27 de noviembre de 2014 / 16:28 / en 3 años

Russian fertilizer maker Phosagro eyes expansion with $1.4 bln investment

* Phosagro seeks 25 pct sales growth by 2020 -CEO

* Investment targets ammonia plant, mine expansion

By Ron Bousso

LONDON, Nov 27 (Reuters) - Russian fertilizer producer Phosagro plans to invest around $1.4 billion in a new plant and mine expansion by 2017 to increase sales by 25 percent over the next five years.

The phosphates and compound fertilizer maker aims to produce and sell more than 8 million tonnes of product by 2020 as it expands business in Asia, Latin America and Europe, chief executive officer Andrey Gutyev said.

Phosagro is the world’s third-largest producer of phosphate rock, an essential agricultural nutrient. It also sells compound fertilizer, a blend of processed phosphates, nitrogen, potash and often sulphur, known as NPK or NPKS.

The company aims at completing by 2017 an ammonia plant in Cherepovets, east of Moscow, with a capacity of around 760,000 tonnes per year, which will account for a large part of increased production.

Around $1.07 billion has been earmarked for new capacity construction by 2017, according to a presentation during Phosagro’s investor day in London this week.

An additional $407 million will go towards expanding its phosphates mine in Murmansk in northern Russia, including the completion of a new shaft next year.

Production at Murmansk is nevertheless set to decrease by 2020 to 7.1 million tonnes from 7.5 million tonnes in 2014 due to lower output from its ageing open pit mines, Guryev said.

Phosagro opened a sales office in Singapore in 2013 and plans to expand in other key export markets, he said.

“Next year we will open an office in Brazil, which is a core market for us. The second new office will be in Europe.”

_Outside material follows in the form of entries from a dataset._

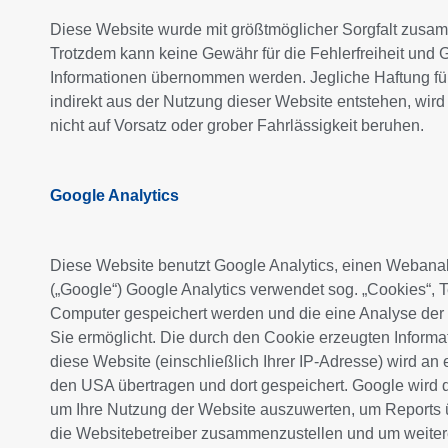
Diese Website wurde mit größtmöglicher Sorgfalt zusam
Trotzdem kann keine Gewähr für die Fehlerfreiheit und 
Informationen übernommen werden. Jegliche Haftung für
indirekt aus der Nutzung dieser Website entstehen, wir
nicht auf Vorsatz oder grober Fahrlässigkeit beruhen.
Google Analytics
Diese Website benutzt Google Analytics, einen Webanal
(„Google“) Google Analytics verwendet sog. „Cookies“, T
Computer gespeichert werden und die eine Analyse der
Sie ermöglicht. Die durch den Cookie erzeugten Informa
diese Website (einschließlich Ihrer IP-Adresse) wird an
den USA übertragen und dort gespeichert. Google wird 
um Ihre Nutzung der Website auszuwerten, um Reports üb
die Websitebetreiber zusammenzustellen und um weiter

Sales in Brazil are expected to increase next year after the government recently scrapped an import duty on phosphate-based fertilizer, Guryev said.

SHIELD

Phosagro’s heavy reliance on export sales, which make around 70 percent of its current sales, has kept it relatively shielded from the rouble’s sharp depreciation by around 30 percent this year following Western sanction on Moscow over the Ukraine crisis, Guryev told Reuters.

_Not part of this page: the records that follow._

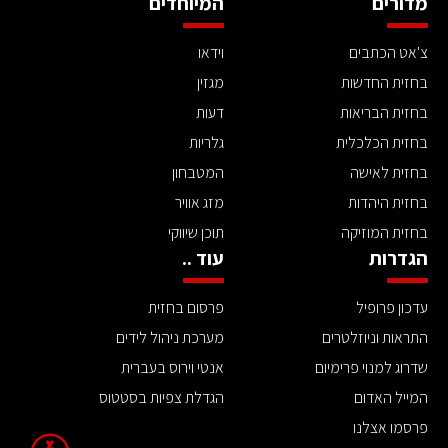
מדורים
המיוחדים
צ'אט הכתבים
וידאו
בחזית החדשות
מגזין
בחזית הבריאות
דעות
בחזית הכלכלית
גלריות
בחזית לאישה
המטבחון
בחזית היהדות
מזג אוויר
בחזית המוזיקה
תוכן שיווקי
הגדרות
עוד ..
עדכון פרופיל
פרסום בחזית
התראות וניוזלטרים
מערכת ניהול לידים
שדרוג למנוי פרימיום
אנטי וירוס בעברית
המייל האדום
הגדלת צפיות בסטטוס
פרסמו אצלנו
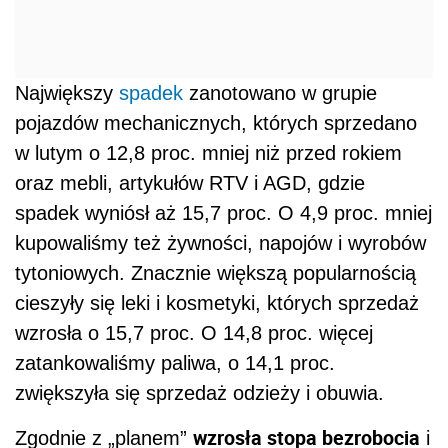
Największy
spadek
zanotowano w grupie
pojazdów mechanicznych, których sprzedano
w lutym o 12,8 proc. mniej niż przed rokiem
oraz mebli, artykułów RTV i AGD, gdzie
spadek wyniósł aż 15,7 proc. O 4,9 proc. mniej
kupowaliśmy też żywności, napojów i wyrobów
tytoniowych. Znacznie większą popularnością
cieszyły się leki i kosmetyki, których sprzedaż
wzrosła o 15,7 proc. O 14,8 proc. więcej
zatankowaliśmy paliwa, o 14,1 proc.
zwiększyła się sprzedaż odzieży i obuwia.
wzrosła stopa bezrobocia
Zgodnie z „planem”
i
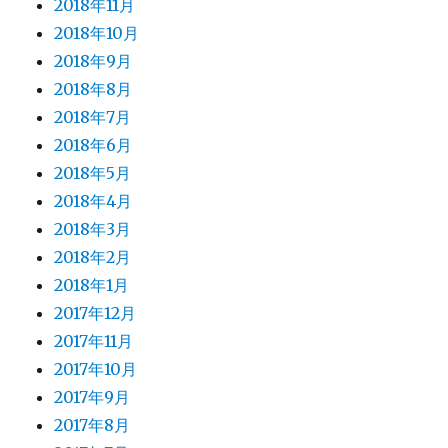
2018年11月
2018年10月
2018年9月
2018年8月
2018年7月
2018年6月
2018年5月
2018年4月
2018年3月
2018年2月
2018年1月
2017年12月
2017年11月
2017年10月
2017年9月
2017年8月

“We are still managing a very comfortable level of our debt by the revenues we receive in U.S. dollars from our sales, so it has a hedging effect,” he said.

Phosagro’s net debt at the end of September reached 52.7 billion roubles ($1.1 billion), up from 43.8 billion roubles in December 2013, according to the company presentation.

Phosagro’s debt-to-equity ratio over the past 12 months was however 103.6 percent, compared with 89.2 percent for Russian peer Akron and 80.9 percent for Uralkali, according to Reuters data.